Multi-node NCCL inference

Multi-node NCCL inference extends tensor parallelism across machines. Each node contributes one or more local CUDA ranks to one global NCCL communicator.

This is separate from the ring backend. Multi-node NCCL uses MISTRALRS_MN_* variables and does not use RING_CONFIG.

Build

Build the same CUDA+NCCL binary on every node:

cargo install mistralrs-cli --features "cuda nccl flash-attn cudnn"

Every node should use the same model, dtype, quantization, and runtime arguments. Use CUDA_VISIBLE_DEVICES on each node to choose the local GPUs that participate.

Environment

Use the same local TP size on every node. The global world size should be:

global world size = local TP size * number of nodes

Common variables:

Variable	Where	Purpose
`MISTRALRS_MN_GLOBAL_WORLD_SIZE`	All nodes	Total NCCL ranks across all nodes. Presence of this variable enables multi-node mode.
`MISTRALRS_MN_LOCAL_WORLD_SIZE`	All nodes	Number of local CUDA ranks contributed by each node.
`MISTRALRS_MN_HEAD_NUM_WORKERS`	Head node	Number of worker nodes.
`MISTRALRS_MN_HEAD_PORT`	Head node	TCP port used to distribute the NCCL id to worker nodes.
`MISTRALRS_MN_WORKER_SERVER_ADDR`	Worker nodes	`host:port` of the head node.
`MISTRALRS_MN_WORKER_ID`	Worker nodes	Zero-based worker node id.
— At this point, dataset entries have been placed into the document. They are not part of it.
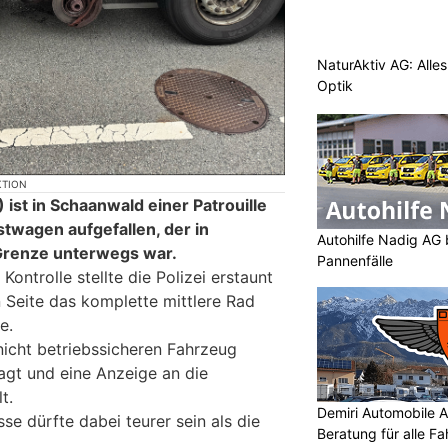
NaturAktiv AG: Alle
Optik
KTION
ist in Schaanwald einer Patrouille
stwagen aufgefallen, der in
Autohilfe Nadig AG 
 Grenze unterwegs war.
Pannenfälle
Kontrolle stellte die Polizei erstaunt
n Seite das komplette mittlere Rad
e.
nicht betriebssicheren Fahrzeug
gt und eine Anzeige an die
t.
Demiri Automobile An
se dürfte dabei teurer sein als die
Beratung für alle F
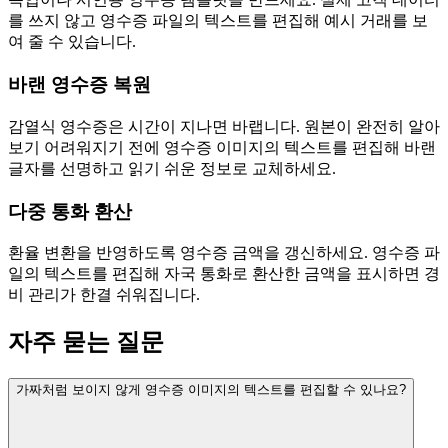
를 쓰지 않고 영수증 파일의 텍스트를 편집해 예시 거래를 보
여 줄 수 있습니다.
바랜 영수증 복원
감열식 영수증은 시간이 지나면 바랩니다. 원본이 완전히 알아
보기 어려워지기 전에 영수증 이미지의 텍스트를 편집해 바랜
글자를 선명하고 읽기 쉬운 정보로 교체하세요.
다중 통화 환산
환율 변환을 반영하도록 영수증 금액을 갱신하세요. 영수증 파
일의 텍스트를 편집해 자국 통화로 환산한 금액을 표시하면 경
비 관리가 한결 쉬워집니다.
자주 묻는 질문
가짜처럼 보이지 않게 영수증 이미지의 텍스트를 편집할 수 있나요?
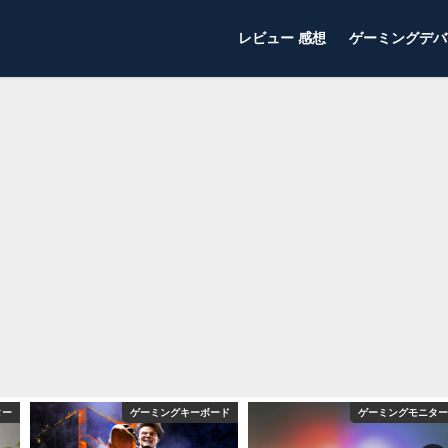
レビュー 感想
ゲーミングデバ
ター
ゲーミングキーボード
ゲーミングモニター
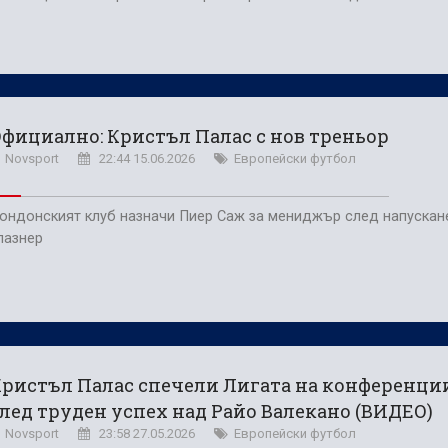
фициално: Кристъл Палас с нов треньор
Novsport
22:44 15.06.2026
Европейски футбол
ондонският клуб назначи Пиер Саж за мениджър след напускан
лазнер
ристъл Палас спечели Лигата на конференци
лед труден успех над Райо Валекано (ВИДЕО)
Novsport
23:58 27.05.2026
Европейски футбол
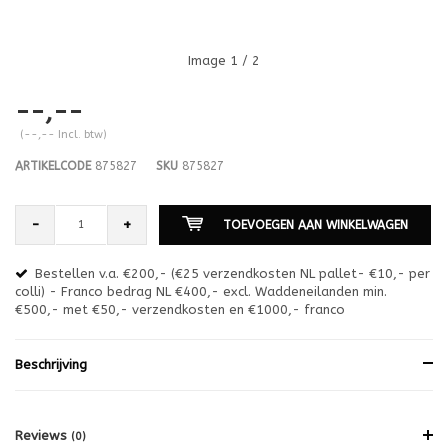
Image
1
/ 2
--,--
(--,-- Incl. btw)
ARTIKELCODE
875827
SKU
875827
-
+
TOEVOEGEN AAN WINKELWAGEN
Bestellen v.a. €200,- (€25 verzendkosten NL pallet- €10,- per
en
colli) - Franco bedrag NL €400,- excl. Waddeneilanden min.
or
€500,- met €50,- verzendkosten en €1000,- franco
€1
Beschrijving
Reviews
(0)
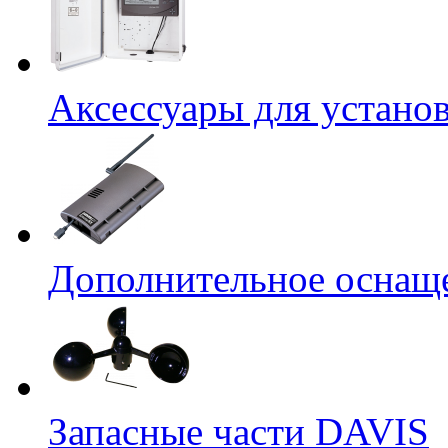
Аксессуары для устано
Дополнительное оснащ
Запасные части DAVIS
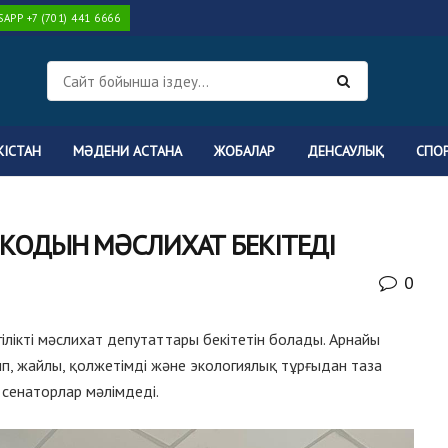
PP +7 (701) 441 6666
КІСТАН
МӘДЕНИ АСТАНА
ЖОБАЛАР
ДЕНСАУЛЫҚ
СПО
КОДЫН МӘСЛИХАТ БЕКІТЕДІ
0
лікті мәслихат депутаттары бекітетін болады. Арнайы
, жайлы, қолжетімді және экологиялық тұрғыдан таза
н сенаторлар мәлімдеді.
Do not set MISTRALRS_NO_NCCL. Do not set RING_CONFIG.

Example

Two nodes, four GPUs per node:

Head node:

CUDA_VISIBLE_DEVICES=0,1,2,3 \
MISTRALRS_MN_GLOBAL_WORLD_SIZE=8 \
MISTRALRS_MN_LOCAL_WORLD_SIZE=4 \
MISTRALRS_MN_HEAD_NUM_WORKERS=1 \
MISTRALRS_MN_HEAD_PORT=9000 \
mistralrs serve -m Qwen/Qwen3-32B --quant 4

Worker node:

CUDA_VISIBLE_DEVICES=0,1,2,3 \
MISTRALRS_MN_GLOBAL_WORLD_SIZE=8 \
MISTRALRS_MN_LOCAL_WORLD_SIZE=4 \
MISTRALRS_MN_WORKER_SERVER_ADDR=10.0.0.1:9000 \
MISTRALRS_MN_WORKER_ID=0 \
mistralrs serve -m Qwen/Qwen3-32B --quant 4

Send client requests to the head node.

Notes

The head port must be reachable from every worker. NCCL must also be able to use the network interface between nodes; on multi-interface machines, set NCCL networking variables such as NCCL_SOCKET_IFNAME in the shell before launching.

Use the ring backend only when you intentionally want the ring transport. A binary built with both nccl and ring will prefer NCCL unless MISTRALRS_NO_NCCL=1 is set.